Pediatric Intensive Care Department, Hospital General Universitario Gregorio Marañón, Dr Castelo 47, 28009, Madrid, Spain.
Gregorio Marañón Health Research Institute, Madrid, Spain.
Sci Rep. 2024 Oct 1;14(1):22763. doi: 10.1038/s41598-024-73588-1.
To evaluate the hemodynamic effects and the safety profile of fluid bolus resuscitation with hypertonic saline albumin (HSA) in critically ill children, we performed a prospective observational pilot study between October 2018 and May 2021 in the pediatric intensive care unit (PICU) in a tertiary hospital in Madrid, Spain. Sixty-four HSA boluses were analyzed in 23 patients. A mean volume of 5.7 ml/kg (Standard Deviation, SD 2.3 ml/kg) per bolus was infused. Acute hypotension was the main indication. 91% of the patients had a cardiac disease, 56% of them had undergone cardiac surgery in the previous 72 h, and 47.8% associated right ventricular dysfunction. A significant increase in systolic, mean, and diastolic blood pressure and a decrease in the vasoactive index was observed after the infusion of HSA. This effect lasted for twenty-four hours (p < 0.05). Moreover, the amount of fluid requirements decreased significantly in the 6 h following HSA infusion [8.7 ml/kg (SD 9.6) vs. 15.1 ml/kg (SD 13.6) in the previous 6 h (p < 0.05)]. Serum levels of sodium and chloride increased after the infusion, reaching their peak concentration after one hour (143 mEq/L (SD 3.5) and 109.7 mEq/L (SD 6) respectively). HSA-related metabolic acidosis or acute kidney injury were not observed in this study. Hypertonic saline albumin is safe and effective when infused at a dose of 5 ml/kg in critically ill children. However, further research is required to confirm our findings.

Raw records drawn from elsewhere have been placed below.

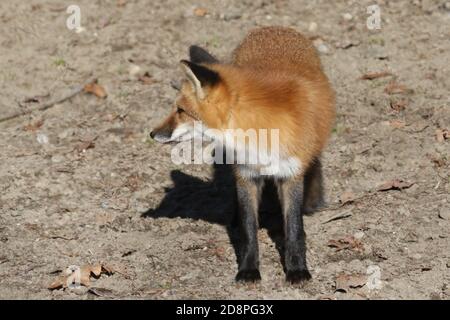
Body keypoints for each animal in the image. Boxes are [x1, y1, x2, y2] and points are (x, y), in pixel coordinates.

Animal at [149, 26, 336, 282]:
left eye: (180, 111)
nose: (152, 133)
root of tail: (273, 28)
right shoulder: (246, 175)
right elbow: (249, 231)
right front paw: (248, 270)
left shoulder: (290, 175)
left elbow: (294, 229)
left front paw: (297, 270)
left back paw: (313, 200)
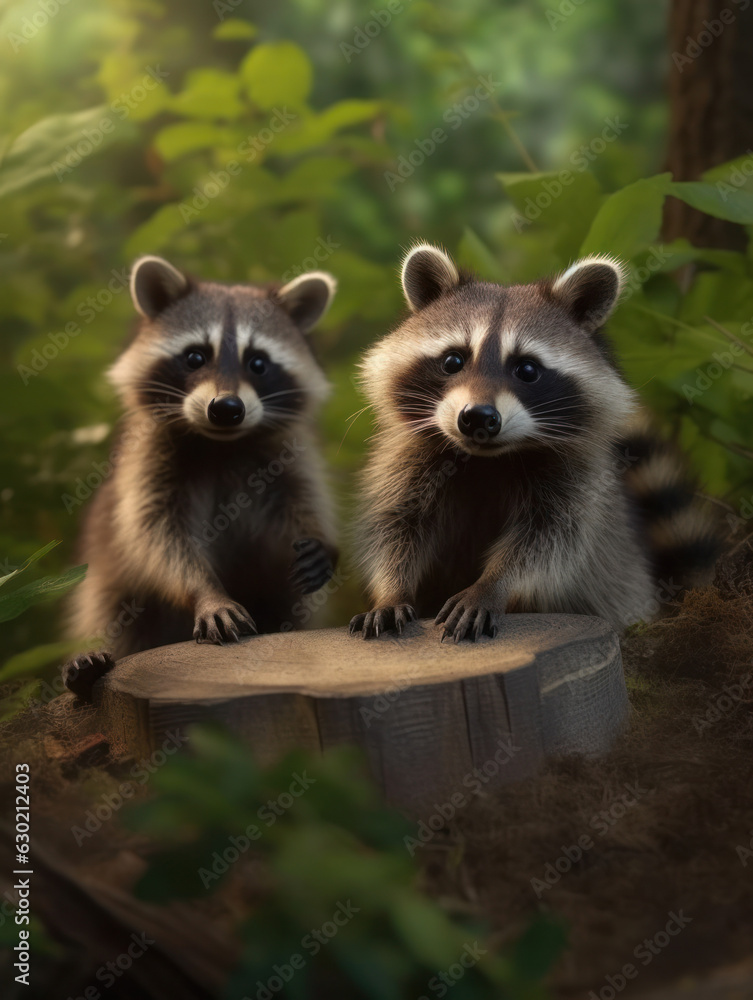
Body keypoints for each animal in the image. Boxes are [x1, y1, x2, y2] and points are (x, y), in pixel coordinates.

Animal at [63, 255, 339, 697]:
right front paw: (205, 591)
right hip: (110, 586)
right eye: (195, 357)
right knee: (111, 611)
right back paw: (88, 666)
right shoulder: (148, 463)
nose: (226, 408)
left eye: (258, 363)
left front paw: (322, 543)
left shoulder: (286, 458)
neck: (220, 444)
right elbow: (157, 536)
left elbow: (303, 503)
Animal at [349, 244, 718, 642]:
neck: (486, 459)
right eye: (453, 360)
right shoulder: (408, 462)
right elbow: (394, 527)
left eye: (527, 369)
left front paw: (491, 586)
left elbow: (547, 546)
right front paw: (391, 590)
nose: (478, 418)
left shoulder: (577, 482)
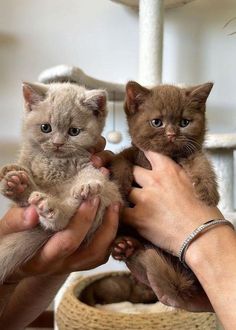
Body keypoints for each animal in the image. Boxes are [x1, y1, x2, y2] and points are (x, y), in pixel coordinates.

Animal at [110, 81, 219, 308]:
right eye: (157, 122)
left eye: (184, 122)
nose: (171, 134)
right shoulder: (132, 153)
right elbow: (120, 160)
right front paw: (120, 187)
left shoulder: (191, 152)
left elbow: (200, 161)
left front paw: (208, 191)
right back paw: (124, 247)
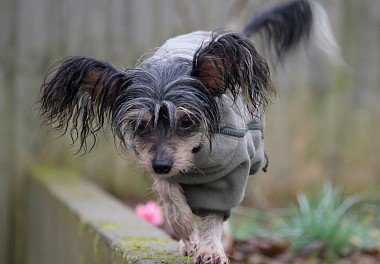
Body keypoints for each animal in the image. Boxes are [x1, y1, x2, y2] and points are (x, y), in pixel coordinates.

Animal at [38, 1, 338, 262]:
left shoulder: (231, 172)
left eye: (186, 121)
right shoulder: (158, 167)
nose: (161, 164)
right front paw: (187, 233)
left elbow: (215, 214)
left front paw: (211, 249)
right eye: (140, 125)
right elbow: (171, 198)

为了评估在危重症儿童中使用高渗盐水白蛋白(HSA)进行液体冲击复苏的血流动力学效应和安全性,我们于 2018 年 10 月至 2021 年 5 月在西班牙马德里的一家三级医院的儿科重症监护病房(PICU)进行了一项前瞻性观察性试点研究。共分析了 23 例患者的 64 次 HSA 冲击。平均每次冲击剂量为 5.7ml/kg(标准差 2.3ml/kg)。急性低血压是主要的适应证。91%的患者有心脏病,56%的患者在 72 小时内接受过心脏手术,47.8%的患者伴有右心室功能障碍。在输注 HSA 后,观察到收缩压、平均动脉压和舒张压显著升高,血管活性指数降低。这种作用持续了 24 小时(p<0.05)。此外,在 HSA 输注后 6 小时内,液体需求显著减少[8.7ml/kg(SD 9.6)比前 6 小时的 15.1ml/kg(SD 13.6)(p<0.05)]。输注后血清钠和氯水平升高,1 小时后达到峰值浓度(分别为 143mEq/L(SD 3.5)和 109.7mEq/L(SD 6))。在本研究中未观察到与 HSA 相关的代谢性酸中毒或急性肾损伤。在危重症儿童中,以 5ml/kg 的剂量输注 HSA 是安全有效的,但需要进一步研究来证实我们的发现。